» **WHAT THE TASK ASKS**: Look through the lines below and extract each one that contains "delle".
==== DATA EXTRACT ====
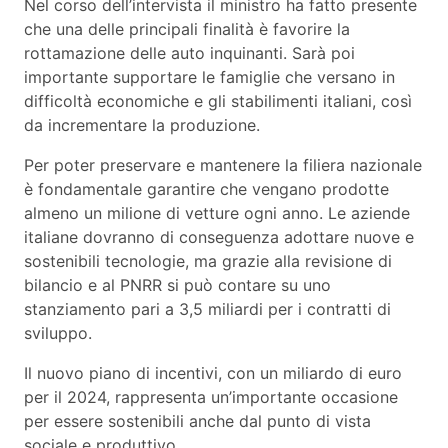
Nel corso dell’intervista il ministro ha fatto presente
che una delle principali finalità è favorire la
rottamazione delle auto inquinanti. Sarà poi
importante supportare le famiglie che versano in
difficoltà economiche e gli stabilimenti italiani, così
da incrementare la produzione.
Per poter preservare e mantenere la filiera nazionale
è fondamentale garantire che vengano prodotte
almeno un milione di vetture ogni anno. Le aziende
italiane dovranno di conseguenza adottare nuove e
sostenibili tecnologie, ma grazie alla revisione di
bilancio e al PNRR si può contare su uno
stanziamento pari a 3,5 miliardi per i contratti di
sviluppo.
Il nuovo piano di incentivi, con un miliardo di euro
per il 2024, rappresenta un’importante occasione
per essere sostenibili anche dal punto di vista
sociale e produttivo.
====
» **RESPONSE TO THIS EXERCISE**:
che una delle principali finalità è favorire la
rottamazione delle auto inquinanti. Sarà poi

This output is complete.